WHAT TO WORK ON:
Reproduce the text of every item below word for word, and leave the pictures out of your answer.

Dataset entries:
[Start of Attachment]

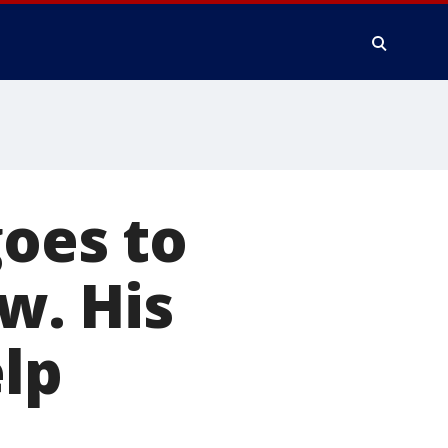
goes to
ow. His
elp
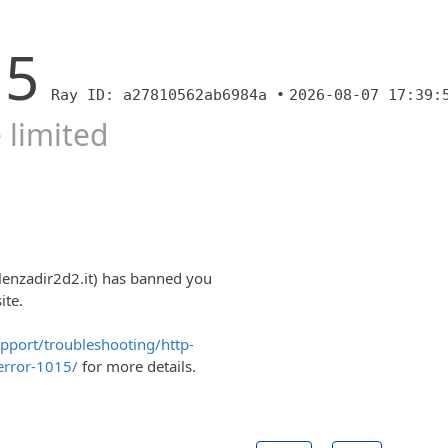
15
Ray ID: a27810562ab6984a •
2026-08-07 17:39:
 limited
lenzadir2d2.it) has banned you
ite.
upport/troubleshooting/http-
error-1015/
for more details.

[End of Attachment]

RESULT:
goes to
ow. His
elp
15
Ray ID: a27810562ab6984a •
2026-08-07 17:39:
 limited
lenzadir2d2.it) has banned you
ite.
upport/troubleshooting/http-
error-1015/
for more details.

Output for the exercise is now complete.